By MOLLY SPRAYREGEN
Associated Press

Whether you’re looking to release pent-up emotions, motivate yourself or simply clear your mind, keeping a journal can be great for your mental health.

“We discover things about ourselves that are hidden,” says Jamie Ridler, a creative living coach and founder of the online Jamie Ridler Studios . She says journaling is “great practice for showing us something beyond what we think we know.”

Your journal should be a place where you feel completely free to experiment and have fun.

But how do you get started? What do you say? Some techniques to help get those creative juices flowing:

___

CREATE AN ART JOURNAL

There are no rules for art journaling, but it generally involves a combination of words and images.

“Images allow us to tap into different parts of us,” says Amy Maricle, an artist, art therapist and founder of the online journaling hub Mindful Art Studio . “With language we’re really good at censoring and controlling and presenting what we think and feel .. Through visual means we don’t have the same kind of censorship and filters.”

Art journaling doesn’t require advanced skills. Even painting messily all over the page can be cleansing, Maricle says. She enjoys taking one or two colors and merely spreading paint all over a page. “It’s like taking a walk in nature,” she says. “It helps open me up.”

Another exercise she suggests: Write out what you’re feeling, and then, in light pencil, underline words or phrases that stand out to you. Using paint, cover any of the writing you didn’t underline. Now you’ve created an original poem.

Ridler says you can also start an art journal by selecting an image from a magazine that catches your eye. Glue it into your journal and write about why you picked it.

She also suggests a style of journaling known as Fuaxbonichi – dividing a page into many sections and filling it with words and drawings.

Maricle and Ridler both urge journal keepers not to worry about the final product. No one else needs to see it, after all.

“When you are in your journal, you are in a process,” says Ridler. “Let yourself be messy. Let yourself find your way.”

___

MAKE LISTS

Sharie Stines, a therapist and coach for those suffering from addiction and/or abusive relationships, suggests keeping gratitude lists, and lists of your strengths and goals. She also recommends writing out self-affirming declarations such as “I am enough” and “I can do this.”

The ultimate form of list-making may be the Bullet Journal, invented by Ryder Carroll. It involves tracking your life in bullet points. Carroll says doing that helps us remain organized, and gain awareness of how we spend our time and energy.

“It’s not only about what we need to do,” he says. “It’s also about understanding and questioning the things that demand our attention.”

There are three main categories of bullets in a Bullet Journal: tasks, events and notes. Carroll explains, however, that the Bullet Journal is “infinitely customizable,” and can also involve sketches, color and other visual elements.

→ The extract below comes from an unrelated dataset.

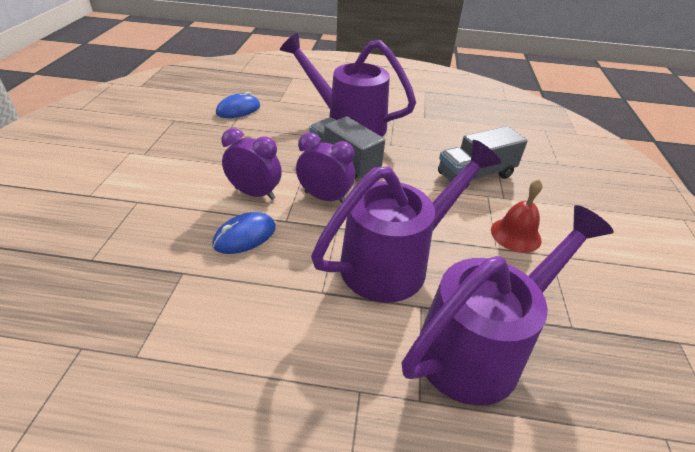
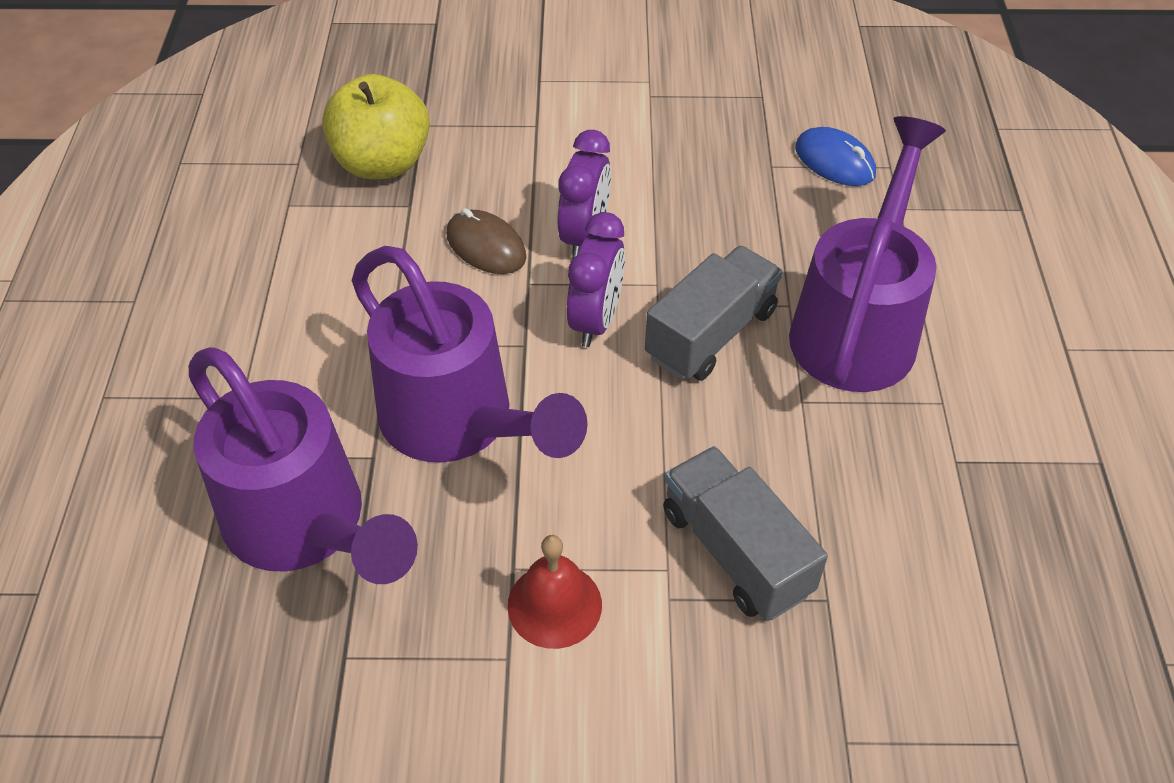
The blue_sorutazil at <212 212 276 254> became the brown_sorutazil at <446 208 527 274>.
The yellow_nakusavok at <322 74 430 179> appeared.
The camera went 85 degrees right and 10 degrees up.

Keeping a Bullet Journal by hand is key to its effectiveness, he says: “Studies suggest that analog journaling of any kind has many benefits, ranging from treating anxiety to increasing memory retention.” For more information, see the tutorials on bulletjournal.com .

___

TRY EXPRESSIVE WRITING

Social psychologist Dr. James Pennebaker was a pioneer in using expressive writing to help people deal with problems. He explains: “You set aside three or four days and write for maybe 15 or 20 minutes each day, and ideally about some topic that is gnawing at you, that is getting in the way of your life.”

Writing, he says, requires us to stop pushing the issue aside. It acknowledges how we feel and helps us “place some kind of organization and structure to it.”

Pennebaker emphasizes that expressive writing isn’t for everyone all the time, and may not be beneficial immediately after an upheaval. Trust your gut, he says.

“If you absolutely don’t feel as though you are ready to write, don’t write,” he says. “Your brain is telling you something.”

___

WRITE LETTERS

Addressing journal entries to a person in your life can help release bottled-up feelings. Stines regularly utilizes this technique with her clients.

“It’s not for the other person,” she says. “It’s only for the writer . The other person may never know you had a problem. They don’t even have to know, because you’re giving voice to yourself.”